Un Pelléas et Mélisande pas comme les autres

pelleas-melisande-tourcoing-malgoire-schiaretti-avril-2015-clic-de-classiquenewsL’histoire est celle de la pièce de théâtre symboliste homonyme de Maurice Maeterlinck. La spécificité littéraire et dramaturgique de l’œuvre originelle permet plusieurs lectures de l’opéra. La puissance évocatrice du texte est superbement traduite en musique par Debussy. Ici, Golaud, prince d’Allemonde, perdu dans une forêt, retrouve une fille belle et étrange, Mélisande, qu’il épouse. Elle tombera amoureuse de son beau-frère Pelléas. Peu d’action et beaucoup de descriptions font de la pièce une véritable rareté. Golaud tue son frère et bat Mélisande, la poussant à la mort et à la naissance prématurée d’une petite fille. Dans cette production de l’Atelier Lyrique de Tourcoing, le livret est quelque peu retouché tout comme la partition. Les longs interludes sont abrégés et on y ajoute une scène supplémentaire, la première du dernier acte que Debussy n’a pas utilisée, où quatre servantes (quatre comédiennes) éclairent quelque peu le mystère avant la scène finale de l’opéra. L’approche de Schiaretti est très intéressante. Elle intègre un je ne sais quoi de Shakespearien dans sa plastique (il y signe les décors également ; les fabuleux costumes d’époque sont de Thibaut Welchlin) et dans le travail d’acteur, et dans le flux dramaturgique. Les inspirations protéiformes du metteur en scène se réalisent dans l’unicité indicible du théâtre symboliste, et c’est d’une grande cohérence. Les chanteurs-acteurs sont donc à la fois des êtres mystérieux non dépourvus d’un certain mysticisme, comme ils sont des archétypes atemporels qui veulent se débarrasser de leurs contraintes mais qui n’y arriveront jamais. Une tension perpétuelle habite la salle, un art déclamatoire très français baigne l’auditoire. Le trio des protagonistes investit les personnages avec une intensité étonnante.

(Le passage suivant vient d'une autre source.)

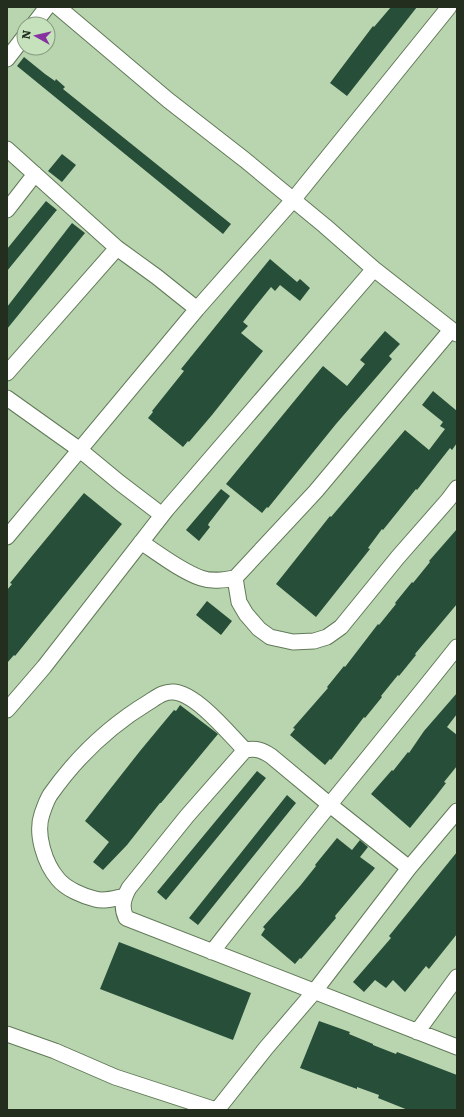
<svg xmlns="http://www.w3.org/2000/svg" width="464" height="1117" font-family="Literata,serif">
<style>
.building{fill:#274e38}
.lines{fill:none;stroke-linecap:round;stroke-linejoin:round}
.street-casing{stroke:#617a58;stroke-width:17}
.street{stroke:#fff;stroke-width:15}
</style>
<rect width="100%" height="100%" fill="#b9d5af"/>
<path class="building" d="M391 7H417L347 96 330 83 373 26 374 27Z
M24 57 45 74 55 81 56 79 65 87 63 89 231 224 223 234 17 66Z
M62 154 76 165 62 182 48 171Z
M46 201 57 210 56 211 7 271V249Z
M72 223 85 233 7 329V307Z
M270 259 297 282 300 279 310 288 300 301 280 285 275 291 271 287 250 313 243 322 248 326 241 333 263 351 212 415 189 442 188 441 183 447 148 418 153 412 152 411 184 371 181 369Z
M385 331 400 344 389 356 392 359 336 424 268 508 267 507 262 513 226 484 323 366 347 386 365 364 360 360Z
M433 391 457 411V443L452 450 450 448 417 490 416 489 383 530 382 529 368 548 370 549 316 617 276 584 330 516 331 517 405 430 429 450 445 429 440 426 443 422 422 405Z
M221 489 230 496 209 523 208 525 210 527 199 541 186 530Z
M84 493 122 524 15 656 14 655 7 663V590L12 584 10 583 32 556Z
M457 529V604L415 654 416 655 399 676 398 675 381 696 382 697 365 718 364 717 331 760 330 759 325 765 290 735 295 729 293 728 328 688 327 687 344 666 345 667 378 624 379 625 396 604 395 603 412 582 413 583 430 562 429 561Z
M207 601 232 621 221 635 196 615Z
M457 693V714L447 727 457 735V766L444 782 446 783 436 796 410 828 371 794 392 770 393 771 408 752 409 753 424 731Z
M180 705 218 734 161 803H160L127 845 103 870 93 862 109 842 85 821 140 751 174 710 176 711Z
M257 771 266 778 166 900 157 892Z
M287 795 296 803 198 925 189 918Z
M337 838 352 850 360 840 368 847 360 857 375 868 335 916 336 918 301 959 300 958 295 964 261 935 265 929 263 927 300 886 316 866 315 865Z
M457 852V934L429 969 426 966 405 992 393 980 386 988 375 980 364 992 353 982 391 938 389 936Z
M119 942 251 993 233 1040 100 989Z
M319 1021 350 1032 349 1034 373 1044V1045L396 1054 397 1052 457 1075V1110H408L378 1098 379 1095 357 1087V1089L300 1068Z"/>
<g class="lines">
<g class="street-casing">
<path id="street" d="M58 7 168 100 245 160 325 226 374 269 457 334
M34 24 47 7
M7 59 24 37
M7 149 117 248
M7 210 35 174
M7 373 117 248 157 277 197 309
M7 398 80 450 120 483 162 515
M7 537 197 309 293 200 449 7
M141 542C159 554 181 571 201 578 212 582 224 580 235 578L316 491 451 330
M235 578 239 602 246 614 259 629 270 637 293 642 314 641 327 637 341 627 398 557 448 500 457 488
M7 710 44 667 167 509 374 269
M409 868 330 805 271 756C262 750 256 748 245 750L187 816 129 888C123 899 121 907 126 918L457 1047
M125 896C115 898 105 902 95 899 83 896 66 889 58 879 45 864 35 834 42 814 44 808 47 800 50 795 76 758 111 725 149 702 157 697 164 691 174 692 197 694 229 734 245 750
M212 952C292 849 376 749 457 647
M417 1032 457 977
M7 1034 55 1051 115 1077 216 1110
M217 1110 266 1048 314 992 409 868 457 811"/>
</g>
<use href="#street" class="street"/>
</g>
<rect width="464" height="1117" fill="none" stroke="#232e1f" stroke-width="16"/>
<g transform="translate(36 36) rotate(278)"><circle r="19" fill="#c6e2bc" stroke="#859a7d"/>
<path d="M0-3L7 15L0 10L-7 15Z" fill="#8732a0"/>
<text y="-6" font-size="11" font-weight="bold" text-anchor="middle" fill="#232e1f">N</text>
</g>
</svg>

Guillaume Andrieux dans une prise de rôle est un jeune Pelléas à la fois affirmé dans un certain désir de liberté comme il est ambigu dans la réalisation de ses désirs. Mi-charmant, mi-nerveux, il est surtout très beau à regarder. Il arrive au sommet de l’expression dans un IV acte passionné, ou l’élan puissant de sa musique ultime paraît le pousser à la perfection. Un Pelléas parfois tremblant (dans les notes aiguës notamment) mais qui à son tour fait aussi trembler. La Mélisande de Sabine Devieilhe (prise de rôle également!) est d’une grande valeur. La jeune soprano incarne une Mélisande complexe ; humaine, ma non troppo, étrange mais jamais caricaturale. Elle se montre excellente comédienne, et même si le rôle n’a pas de véritable virtuosité technique, elle campe une performance tout à fait virtuose par la force de son investissement, une musicalité à la hauteur de la déclamation et du texte, une bonne entente avec ses partenaires et l’orchestre. Mi-absente, mi-troublante, la Mélisande de Devieilhe inspire tout une série d’émotions grâce à une articulation sans reproches et un engagement théâtral des plus convaincants. Tout aussi engagé est le Golaud d’Alain Buet. S’il est plutôt réservé et en retrait, loin des caricatures barbares et à la limite de l’expressionnisme qu’on voit souvent, il est peut-être un peu trop dans la souffrance (est donc moins dans l’amour, la passion, la rage, l’horreur…). Pour un personnage si complexe, nous trouvons qu’il était souvent dans la douceur, non sans affectation. Musicalement ce fut très beau, et pourtant un peu mou au niveau de la gradation dramatique.

pelleas-golaud-yniold-tourcoing-malgoire-schiaretti-avril-2015De la Geneviève de Geneviève Lévesque, comme d’ailleurs de l’Arkel de Renaud Delaigue, nous retenons surtout la présence scénique imposante. Elle paraît quelque peu dépassée par la scène de la lettre, et y brille uniquement pour des raisons, à notre avis, superficielles. Un bon effort. Delaigue a une voix large, qui caresse les oreilles dans le grave peut-être trop délicieux pour un vieux Roi, mais qui est aussi tremblante et instable dans l’aigu. L’Yniold de Liliana Faraon est un brin expressionniste dans le chant, mais au niveau du jeu d’acteur, elle compose un petit garçon isolé tout à fait inquiétant.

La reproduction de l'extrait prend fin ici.